BEGIN Dataset records

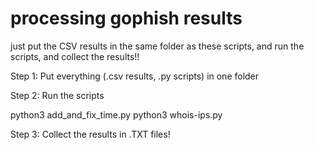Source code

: # processing gophish results

just put the CSV results in the same folder as these scripts, and run the scripts, and collect the results!!

Step 1: Put everything (.csv results, .py scripts) in one folder

Step 2: Run the scripts

python3 add_and_fix_time.py
python3 whois-ips.py

Step 3: Collect the results in .TXT files!
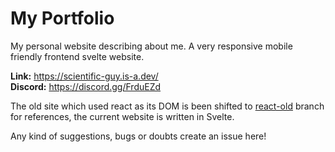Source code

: # My Portfolio

My personal website describing about me. A very responsive mobile friendly frontend svelte website.

**Link:** https://scientific-guy.is-a.dev/<br/>
**Discord:** https://discord.gg/FrduEZd

The old site which used react as its DOM is been shifted to [react-old](https://github.com/Scientific-Guy/portfolio/tree/react-old) branch for references, the current website is written in Svelte.

Any kind of suggestions, bugs or doubts create an issue here!
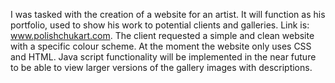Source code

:I was tasked with the creation of a website for an artist. It will function as his portfolio, used to show his work to potential clients and galleries. Link is: www.polishchukart.com. The client requested a simple and clean website with a specific colour scheme. 
At the moment the website only uses CSS and HTML. Java script functionality will be implemented in the near future to be able to view larger versions of the gallery images with descriptions.

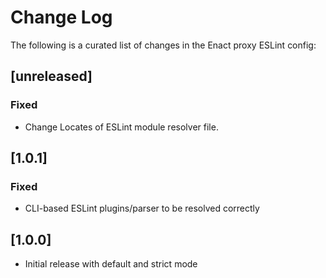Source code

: # Change Log

The following is a curated list of changes in the Enact proxy ESLint config:

## [unreleased]

### Fixed

- Change Locates of ESLint module resolver file.

## [1.0.1]

### Fixed

- CLI-based ESLint plugins/parser to be resolved correctly

## [1.0.0]

* Initial release with default and strict mode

END Dataset records

Exercise instructions — Retype the stretch from the line containing "The following is" through the end of the items, leaving every line exactly as it appears.

Response area —
The following is a curated list of changes in the Enact proxy ESLint config:

## [unreleased]

### Fixed

- Change Locates of ESLint module resolver file.

## [1.0.1]

### Fixed

- CLI-based ESLint plugins/parser to be resolved correctly

## [1.0.0]

* Initial release with default and strict mode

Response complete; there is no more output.